Bauzaun an der Eisbachwelle: So seht Ihr die Surfer trotzdem

Der Bauzaun auf der Prinzregentenstraße versperrt aktuell die Sicht von der Brücke auf die Eisbach-Surfer , Foto: Rico Güttich
Foto: Rico Güttich

Von der Brücke aus ist der Blick versperrt

(23.4.2019) Ein Stop bei den berühmten Eisbach-Surfern gehört an sonnigen Tagen einfach dazu! Aber derzeit versperrt ein Bauzaun auf der Brücke in der Prinzregentenstraße die Sicht auf die tollkühnen Wassersportler. Keine Sorge: Wir verraten Euch, wie Ihr sie trotz der Baustelle sehen könnt.

So könnt Ihr die Eisbach-Surfer weiterhin beobachten

Die Surfer am Münchner Eisbach, Foto: Rico Güttich
Foto: Rico Güttich

Rund um die Osterfeiertage haben wir durch warme Temperaturen und strahlenden Sonnenschein schon einen Vorgeschmack auf den Sommer bekommen. Bei gutem Wetter zieht es die Münchner und Touristen zur Eisbachwelle. Dort kann man die mutigen Surfer beobachten, die sich tollkühn mit ihren Surfbrettern ins Wasser stürzen. Auch in diesem Sommer werden die Wellenreiter wieder zur beliebten Attraktion - allerdings mit Einschränkungen.

Material erkunden:
[A] Wo versperrt laut dem Artikel über die Eisbach-Surfer ein Bauzaun die Sicht auf die Surfer?
[B] Wiederhole aus dem Artikel über die Eisbach-Surfer wortgetreu den Teil von „(23.4.2019) Ein Stop“ bis „Baustelle sehen könnt.“.

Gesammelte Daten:
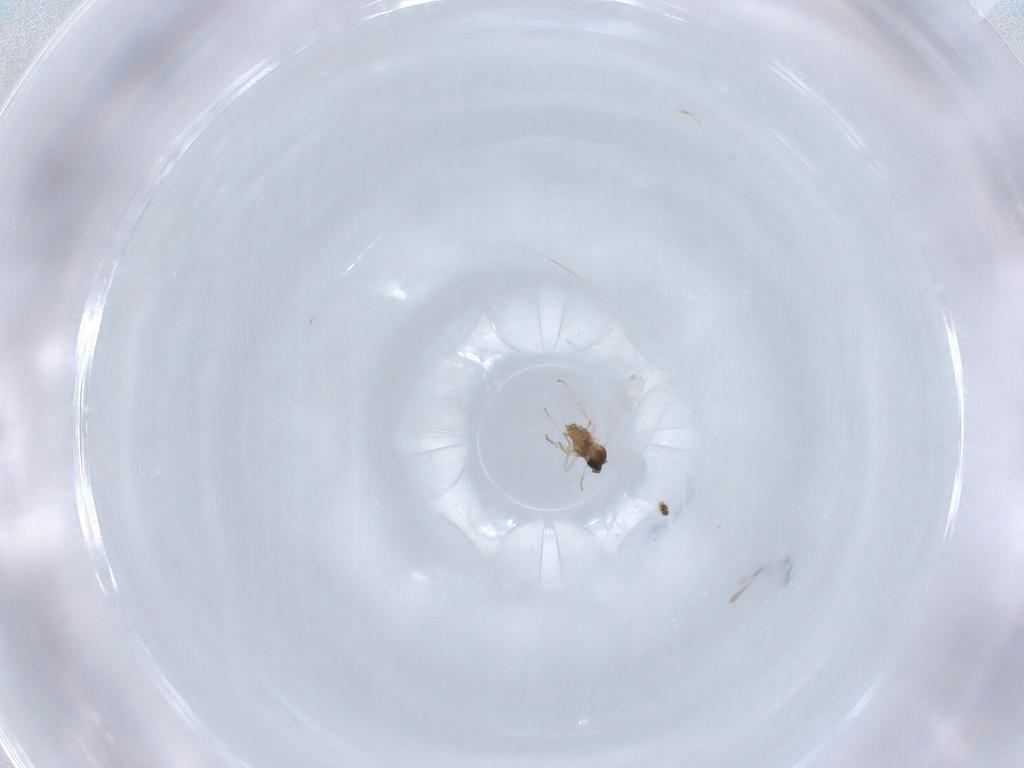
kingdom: Animalia
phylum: Arthropoda
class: Insecta
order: Diptera
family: Cecidomyiidae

Antworten:
[A] Auf der Brücke in der Prinzregentenstraße.

[B]
(23.4.2019) Ein Stop bei den berühmten Eisbach-Surfern gehört an sonnigen Tagen einfach dazu! Aber derzeit versperrt ein Bauzaun auf der Brücke in der Prinzregentenstraße die Sicht auf die tollkühnen Wassersportler. Keine Sorge: Wir verraten Euch, wie Ihr sie trotz der Baustelle sehen könnt.